Transcribed page contents

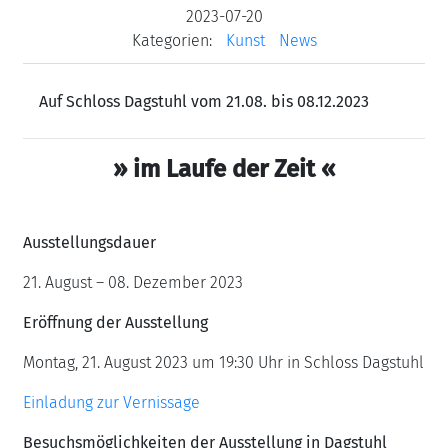
2023-07-20
Kategorien:
Kunst
News
Auf Schloss Dagstuhl vom 21.08. bis 08.12.2023
» im Laufe der Zeit
«
Ausstellungsdauer
21. August – 08. Dezember 2023
Eröffnung der Ausstellung
Montag, 21. August 2023 um 19:30 Uhr in Schloss Dagstuhl
Einladung zur Vernissage
Besuchsmöglichkeiten der Ausstellung in Dagstuhl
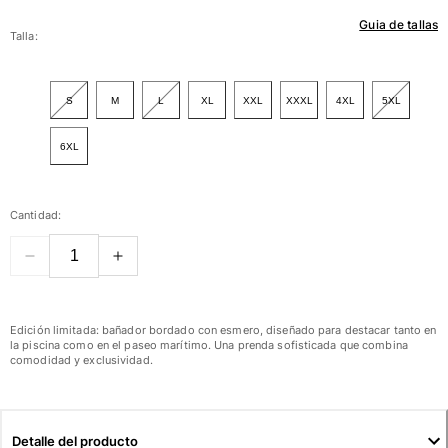
Guia de tallas
Mujer
Talla:
Ver todo Mujer
S
M
L
XL
XXL
XXXL
4XL
5XL
Trajes de baño
6XL
Bikinis
Una pieza
Tops
Cantidad:
Partes de abajo
Rashguards
Ver todo Trajes de baño
Pret-a-porter
Edición limitada: bañador bordado con esmero, diseñado para destacar tanto en
la piscina como en el paseo marítimo. Una prenda sofisticada que combina
Vestidos
comodidad y exclusividad.
Polos
Shorts
Camisas
Detalle del producto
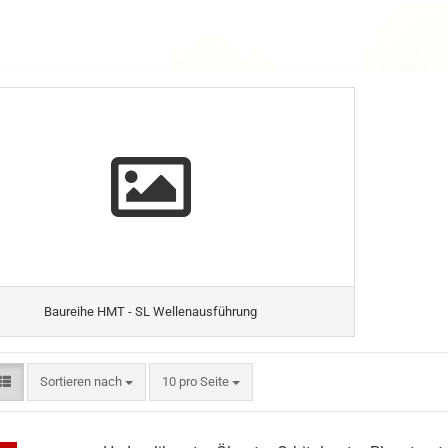
Baureihe HMT - SL Wellenausführung
Sortieren nach
10 pro Seite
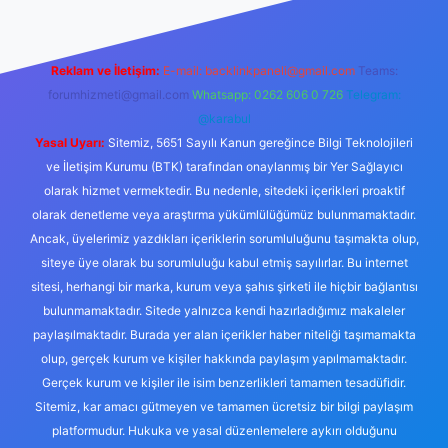
Reklam ve İletişim:
E-mail:
backlinkpaneli@gmail.com
Teams:
forumhizmeti@gmail.com
Whatsapp: 0262 606 0 726
Telegram:
@karabul
Yasal Uyarı:
Sitemiz, 5651 Sayılı Kanun gereğince Bilgi Teknolojileri
ve İletişim Kurumu (BTK) tarafından onaylanmış bir Yer Sağlayıcı
olarak hizmet vermektedir. Bu nedenle, sitedeki içerikleri proaktif
olarak denetleme veya araştırma yükümlülüğümüz bulunmamaktadır.
Ancak, üyelerimiz yazdıkları içeriklerin sorumluluğunu taşımakta olup,
siteye üye olarak bu sorumluluğu kabul etmiş sayılırlar. Bu internet
sitesi, herhangi bir marka, kurum veya şahıs şirketi ile hiçbir bağlantısı
bulunmamaktadır. Sitede yalnızca kendi hazırladığımız makaleler
paylaşılmaktadır. Burada yer alan içerikler haber niteliği taşımamakta
olup, gerçek kurum ve kişiler hakkında paylaşım yapılmamaktadır.
Gerçek kurum ve kişiler ile isim benzerlikleri tamamen tesadüfidir.
Sitemiz, kar amacı gütmeyen ve tamamen ücretsiz bir bilgi paylaşım
platformudur. Hukuka ve yasal düzenlemelere aykırı olduğunu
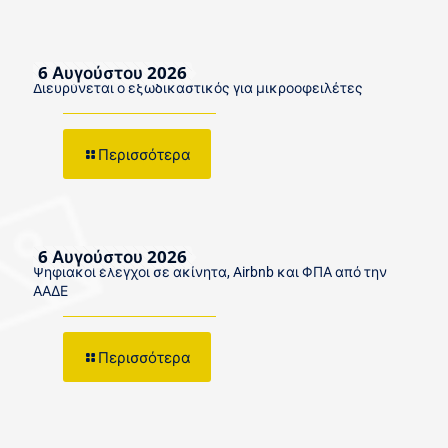
6 Αυγούστου 2026
Διευρύνεται ο εξωδικαστικός για μικροοφειλέτες
Περισσότερα
6 Αυγούστου 2026
Ψηφιακοί έλεγχοι σε ακίνητα, Airbnb και ΦΠΑ από την
ΑΑΔΕ
Περισσότερα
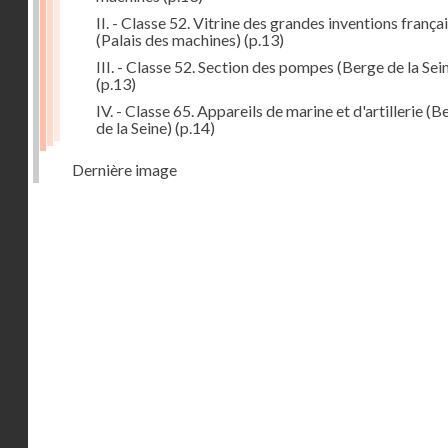
II. - Classe 52. Vitrine des grandes inventions frança
(Palais des machines)
(p.13)
III. - Classe 52. Section des pompes (Berge de la Sei
(p.13)
IV. - Classe 65. Appareils de marine et d'artillerie (B
de la Seine)
(p.14)
Dernière image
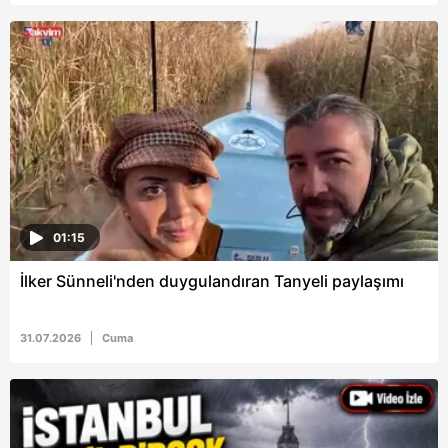
Metnimizi
ziyaret edebilirsiniz.
6698 sayılı Kişisel Verilerin Korunması Kanunu uyarınca
hazırlanmış Aydınlatma Metnimizi okumak ve sitemizde
ilgili mevzuata uygun olarak kullanılan çerezlerle ilgili bilgi
almak için lütfen
tıklayınız
.
01:15
İlker Sünneli'nden duygulandıran Tanyeli paylaşımı
31.07.2026
Cuma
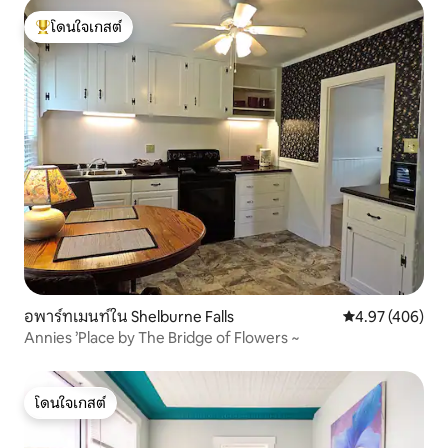
โดนใจเกสต์
โดนใจเกสต์ที่สุด
อพาร์ทเมนท์ใน Shelburne Falls
คะแนนเฉลี่ย 4.9
4.97 (406)
Annies ’Place by The Bridge of Flowers ~
โดนใจเกสต์
โดนใจเกสต์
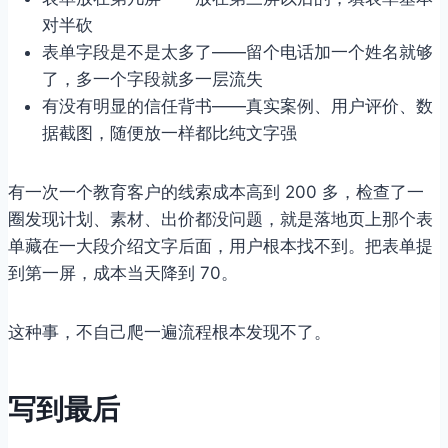
对半砍
表单字段是不是太多了——留个电话加一个姓名就够
了，多一个字段就多一层流失
有没有明显的信任背书——真实案例、用户评价、数
据截图，随便放一样都比纯文字强
有一次一个教育客户的线索成本高到 200 多，检查了一
圈发现计划、素材、出价都没问题，就是落地页上那个表
单藏在一大段介绍文字后面，用户根本找不到。把表单提
到第一屏，成本当天降到 70。
这种事，不自己爬一遍流程根本发现不了。
写到最后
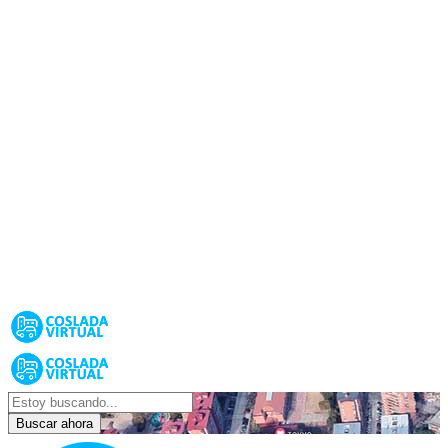
Buscar ahora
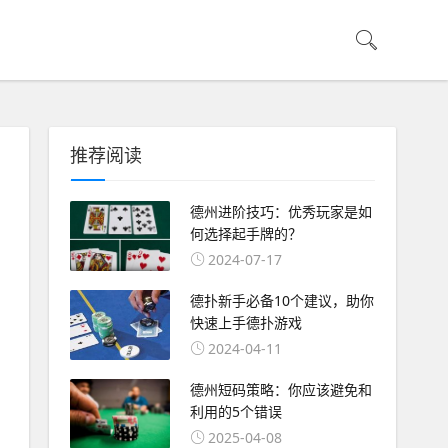
推荐阅读
德州进阶技巧：优秀玩家是如
何选择起手牌的？
2024-07-17
德扑新手必备10个建议，助你
快速上手德扑游戏
2024-04-11
德州短码策略：你应该避免和
利用的5个错误
2025-04-08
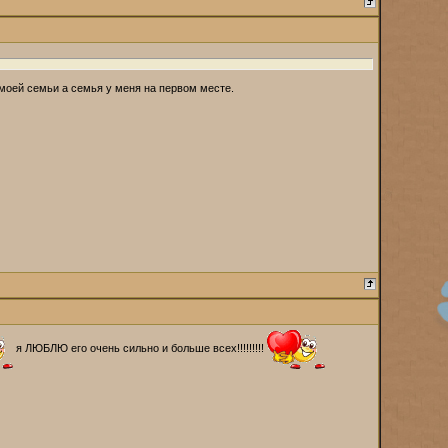
 моей семьи а семья у меня на первом месте.
я ЛЮБЛЮ его очень сильно и больше всех!!!!!!!!!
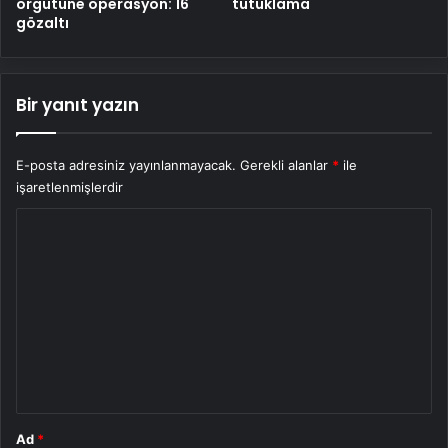
örgütüne operasyon: 16
tutuklama
gözaltı
Bir yanıt yazın
E-posta adresiniz yayınlanmayacak.
Gerekli alanlar
*
ile
işaretlenmişlerdir
Y
o
r
u
m
*
Ad
*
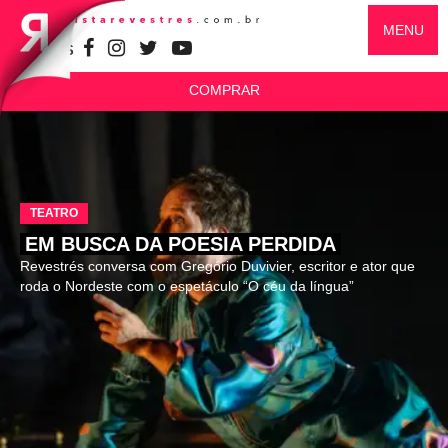
MENU
SIGA-NOS
COMPRAR
TEATRO
EM BUSCA DA POESIA PERDIDA
Revestrés conversa com Gregório Duvivier, escritor e ator que
roda o Nordeste com o espetáculo “O céu da língua”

(Problem to solve):
Copy the data word for word, starting with the line that contains "örgütüne operasyon: 16" and continuing through the end of the data. Leave the pictures out of your answer.

(Response area):
örgütüne operasyon: 16
tutuklama
gözaltı
Bir yanıt yazın
E-posta adresiniz yayınlanmayacak.
Gerekli alanlar
*
ile
işaretlenmişlerdir
Y
o
r
u
m
*
Ad
*
MENU
SIGA-NOS
COMPRAR
TEATRO
EM BUSCA DA POESIA PERDIDA
Revestrés conversa com Gregório Duvivier, escritor e ator que
roda o Nordeste com o espetáculo “O céu da língua”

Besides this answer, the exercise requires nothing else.